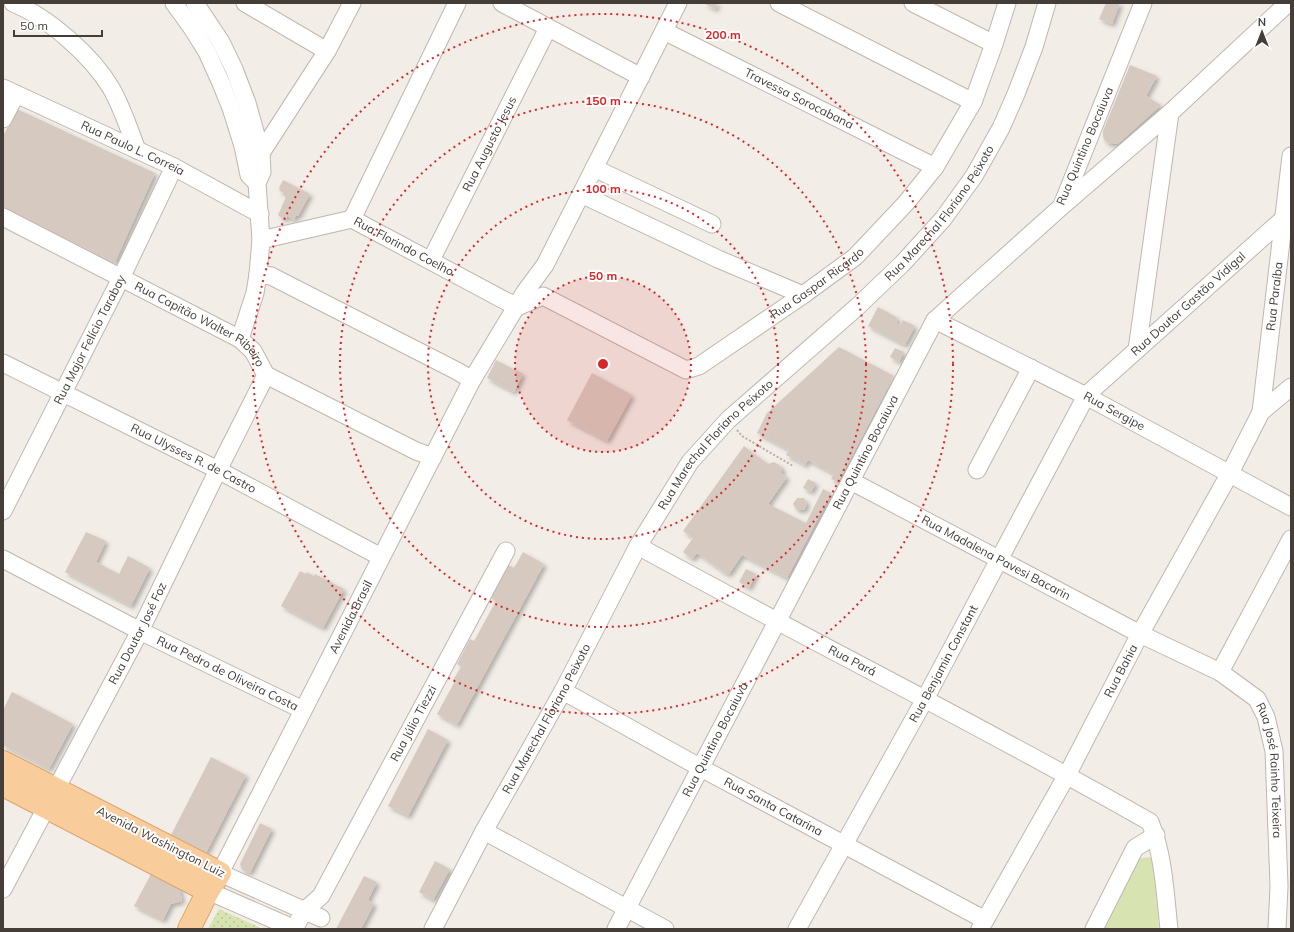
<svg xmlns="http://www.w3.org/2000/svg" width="1294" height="932" font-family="Mulish,sans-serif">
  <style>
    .grass { fill: url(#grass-dots) }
    .garden { fill: #d7e4b2 }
    .building { fill: #d6cac0; filter: url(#shadow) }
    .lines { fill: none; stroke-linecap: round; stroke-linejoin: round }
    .minor-casing { stroke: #c0b6ad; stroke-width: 19 }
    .major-casing { stroke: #dca56c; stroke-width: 24 }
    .path { stroke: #beac9d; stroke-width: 2; stroke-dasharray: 2 2; stroke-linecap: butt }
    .minor { stroke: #fff; stroke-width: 17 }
    .major { stroke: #f8cc9b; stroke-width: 22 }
    .ring { fill: none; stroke: #d62828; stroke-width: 2; stroke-dasharray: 2 4 }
    .labels { text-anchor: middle; stroke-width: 4; stroke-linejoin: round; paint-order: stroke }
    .street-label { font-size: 12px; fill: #453d37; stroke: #fff }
    .centre { fill: #d62828; stroke: #fff; stroke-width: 2 }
    .ring-label { font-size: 12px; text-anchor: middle; font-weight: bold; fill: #d62828; stroke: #fff; stroke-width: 4; stroke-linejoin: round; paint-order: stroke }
  </style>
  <defs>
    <pattern id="grass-dots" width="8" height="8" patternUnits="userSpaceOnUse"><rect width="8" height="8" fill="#d7e4b2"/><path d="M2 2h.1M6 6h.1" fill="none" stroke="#bac49a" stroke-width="1.8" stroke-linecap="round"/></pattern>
    <filter id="shadow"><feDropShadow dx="3" dy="3" stdDeviation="2" flood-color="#0004"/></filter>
  </defs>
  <rect width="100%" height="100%" fill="#f2ede7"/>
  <polygon class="grass" points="219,909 263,929 208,929"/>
  <polygon class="garden" points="1149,857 1153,860 1159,929 1103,929 1138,859"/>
  <g class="building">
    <polygon points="703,3 718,3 715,9"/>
    <polygon points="1106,3 1120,3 1112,24 1099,19"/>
    <polygon points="1130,65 1157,76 1146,96 1161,105 1119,143 1114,144 1110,144 1105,141 1103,137 1103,131"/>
    <polygon points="17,109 155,173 115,262 3,209 3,136"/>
    <polygon points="283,180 310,194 298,216 296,215 294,220 287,216 286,219 283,219 278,215 286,197 283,195 284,193 280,191 279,188"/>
    <polygon points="878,307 898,318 896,323 900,325 903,320 915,326 905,345 868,326"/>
    <polygon points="839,347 894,376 838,482 831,479 834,474 808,460 805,465 796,460 786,455 789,450 757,433 767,413"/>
    <polygon points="895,348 904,352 899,362 890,357"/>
    <polygon points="496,360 523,374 514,392 487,378"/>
    <polygon points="592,373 632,395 607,441 567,420"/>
    <polygon points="744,446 768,464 774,462 782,467 782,474 787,477 768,504 806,523 823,489 831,493 787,578 742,555 729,574 725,573 697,553 692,559 683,552 693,538 683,531"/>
    <polygon points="808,479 816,483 811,492 803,488"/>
    <polygon points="797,498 804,498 807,504 804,510 797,510 793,504"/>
    <polygon points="86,532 106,541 96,562 119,574 128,556 150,568 131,606 65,572"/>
    <polygon points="523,552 544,564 457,725 437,714 455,681 453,680 461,667 457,664 470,639 474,641 496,601 490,597 507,564 514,568"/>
    <polygon points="746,569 756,574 749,588 739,582"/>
    <polygon points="300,571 306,574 307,572 314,576 315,574 344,589 323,628 281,606"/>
    <polygon points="12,692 73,724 49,769 3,745 3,710"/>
    <polygon points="428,729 448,740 408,816 388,806"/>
    <polygon points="211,757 246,775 206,853 171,835"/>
    <polygon points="260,823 272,829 250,873 242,870 240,864"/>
    <polygon points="435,861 450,869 433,900 419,892"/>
    <polygon points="151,874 179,885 182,901 171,904 163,920 134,906"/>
    <polygon points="364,876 377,882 368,900 374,904 361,929 336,929"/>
  </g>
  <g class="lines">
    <defs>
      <g id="minor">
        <path d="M13,3C48,17 92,56 111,88C122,107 129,129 137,150"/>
        <polyline points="174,3 192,28 207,52 221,83 231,108 243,146 249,175 257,183"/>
        <polyline points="195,3 221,42 234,69 247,103 261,153 262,172 257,183 261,240 258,274 255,293 240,339"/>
        <polyline points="245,3 327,51"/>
        <polyline points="502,3 641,77"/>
        <polyline points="779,3 973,102"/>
        <polyline points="913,3 994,44"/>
        <path id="s1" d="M664,31L935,167"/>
        <path id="s2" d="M3,88L174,167L260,214"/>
        <polyline points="3,119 16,94"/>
        <polyline points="255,155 261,153 327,51 352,3"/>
        <polyline points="594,168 712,224"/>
        <polyline points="581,194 718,259 803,295"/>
        <polyline points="1063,203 1143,3"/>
        <path id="s3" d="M3,217L240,339L253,351L266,375L416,451L433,457"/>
        <polyline points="352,219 457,3"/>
        <path id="s4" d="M261,240L352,219L517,307"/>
        <path id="s5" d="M431,260L548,28"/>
        <polyline points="258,274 271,276 457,371 472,380"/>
        <path id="s6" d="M517,307L543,296L686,370L699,366L803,295L855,257L906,203L935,167L973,102L994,44L1007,3"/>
        <path id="s7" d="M935,320L1086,396L1291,507"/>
        <polyline points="1137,350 1170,113"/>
        <path id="s8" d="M3,363L218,470L381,557"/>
        <polyline points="1261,412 1291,387"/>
        <polyline points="977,470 1031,368"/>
        <path id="s9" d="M851,481L1140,634L1220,672L1257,699L1266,717L1274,751L1279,886L1277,929"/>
        <path id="s10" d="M3,511L121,278L174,167"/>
        <path id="s11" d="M638,546C808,640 982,726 1150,822C1164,856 1165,893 1169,929"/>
        <path id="s12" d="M3,559L140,631L303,710"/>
        <polyline points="1220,672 1291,539"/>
        <path id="s13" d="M563,691L701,768L985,920"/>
        <polyline points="484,831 665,929"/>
        <path id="s14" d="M3,889L140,631L218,470L266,375"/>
        <polyline points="208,891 295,929"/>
        <path id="s15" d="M321,918L220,873L472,380L525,292L545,265L678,3"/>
        <path id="s16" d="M294,929L304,911L321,896L506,551"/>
        <path id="s17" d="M433,929L484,831L563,691L638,546L690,462L728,420L857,307L903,263L943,219L974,176L1001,128L1016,94L1034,47L1047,3"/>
        <path id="s18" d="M616,929L935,320L1061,207L1170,113L1288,3"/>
        <path id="s19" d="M797,929L925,699L1086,396L1092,390L1291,212"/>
        <path id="s20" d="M980,929L1067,775L1140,634L1230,473L1261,412L1291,156"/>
        <polyline points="1094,929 1135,848 1156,835"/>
      </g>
      <g id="major">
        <polyline points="3,762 220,873 208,891 189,929"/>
        <polyline points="3,785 208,891"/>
      </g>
    </defs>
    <use href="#minor" class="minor-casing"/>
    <use href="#major" class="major-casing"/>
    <polyline class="path" points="737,430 742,436 793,466"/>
    <use href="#minor" class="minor"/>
    <use href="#major" class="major"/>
  </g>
  <circle cx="603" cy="364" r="88" fill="#d62828" fill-opacity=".12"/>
  <g class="ring">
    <circle cx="603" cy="364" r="88"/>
    <circle cx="603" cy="364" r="175"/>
    <circle cx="603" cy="364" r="263"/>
    <circle cx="603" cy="364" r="350"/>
  </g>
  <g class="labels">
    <g class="street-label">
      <text dy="4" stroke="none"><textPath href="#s1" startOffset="151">Travessa Sorocabana</textPath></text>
      <text dy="4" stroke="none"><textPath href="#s5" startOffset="130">Rua Augusto Jesus</textPath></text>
      <text transform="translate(1085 146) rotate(-67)" y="4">Rua Quintino Bocaiuva</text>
      <text dy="4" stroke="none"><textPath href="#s2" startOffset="143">Rua Paulo L. Correia</textPath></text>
      <text dy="4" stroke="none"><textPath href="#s17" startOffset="887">Rua Marechal Floriano Peixoto</textPath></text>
      <text dy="4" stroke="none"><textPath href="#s4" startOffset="152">Rua Florindo Coelho</textPath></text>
      <text dy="4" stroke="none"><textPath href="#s6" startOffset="347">Rua Gaspar Ricardo</textPath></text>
      <text dy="4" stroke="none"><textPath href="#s20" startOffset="705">Rua Paraíba</textPath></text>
      <text dy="4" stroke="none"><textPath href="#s19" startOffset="744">Rua Doutor Gastão Vidigal</textPath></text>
      <text dy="4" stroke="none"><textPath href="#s3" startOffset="225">Rua Capitão Walter Ribeiro</textPath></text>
      <text dy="4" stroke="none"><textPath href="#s10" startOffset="192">Rua Major Felício Tarabay</textPath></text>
      <text dy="4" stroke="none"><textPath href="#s7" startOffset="201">Rua Sergipe</textPath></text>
      <text dy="4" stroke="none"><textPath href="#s17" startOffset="563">Rua Marechal Floriano Peixoto</textPath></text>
      <text dy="4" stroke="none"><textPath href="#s18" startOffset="538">Rua Quintino Bocaiuva</textPath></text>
      <text dy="4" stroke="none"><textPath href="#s8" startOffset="213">Rua Ulysses R. de Castro</textPath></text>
      <text dy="4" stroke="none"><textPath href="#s9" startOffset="164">Rua Madalena Pavesi Bacarin</textPath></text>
      <text dy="4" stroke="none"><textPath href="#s15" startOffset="398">Avenida Brasil</textPath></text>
      <text dy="4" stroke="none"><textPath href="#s14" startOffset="289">Rua Doutor José Foz</textPath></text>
      <text dy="4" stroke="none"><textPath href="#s11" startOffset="243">Rua Pará</textPath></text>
      <text dy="4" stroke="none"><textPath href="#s19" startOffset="303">Rua Benjamin Constant</textPath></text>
      <text dy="4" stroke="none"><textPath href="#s20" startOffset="294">Rua Bahia</textPath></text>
      <text dy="4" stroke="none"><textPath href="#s12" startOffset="252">Rua Pedro de Oliveira Costa</textPath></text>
      <text dy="4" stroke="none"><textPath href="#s17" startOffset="239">Rua Marechal Floriano Peixoto</textPath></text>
      <text dy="4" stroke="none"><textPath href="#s16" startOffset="239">Rua Júlio Tiezzi</textPath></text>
      <text dy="4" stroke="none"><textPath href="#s18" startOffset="214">Rua Quintino Bocaiuva</textPath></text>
      <text dy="4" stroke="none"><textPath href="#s9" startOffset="535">Rua José Rainho Teixeira</textPath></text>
      <text dy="4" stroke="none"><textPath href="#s13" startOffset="240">Rua Santa Catarina</textPath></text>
      <text transform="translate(161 842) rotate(27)" y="4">Avenida Washington Luiz</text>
    </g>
  </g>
  <circle cx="603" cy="364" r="6" class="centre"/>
  <g class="ring-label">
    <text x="723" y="39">200 m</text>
    <text x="603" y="105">150 m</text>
    <text x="603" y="193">100 m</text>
    <text x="603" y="280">50 m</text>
  </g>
  <rect width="1294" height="932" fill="none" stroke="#453d37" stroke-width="8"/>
  <g transform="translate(1262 32)" stroke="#ffffff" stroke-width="3" paint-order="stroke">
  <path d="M0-3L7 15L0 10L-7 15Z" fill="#453d37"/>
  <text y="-6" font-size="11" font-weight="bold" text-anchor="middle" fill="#453d37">N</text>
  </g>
  <path d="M14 30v6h88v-6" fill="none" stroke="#453d37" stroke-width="2"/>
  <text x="20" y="30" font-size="12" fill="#453d37" stroke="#ffffff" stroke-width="3" paint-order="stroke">50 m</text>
</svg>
------------------------------------------------------------------------
About this task:
Scan the material above for lines holding the string "casing" and copy those lines.

Response to the task:
    .minor-casing { stroke: #c0b6ad; stroke-width: 19 }
    .major-casing { stroke: #dca56c; stroke-width: 24 }
    <use href="#minor" class="minor-casing"/>
    <use href="#major" class="major-casing"/>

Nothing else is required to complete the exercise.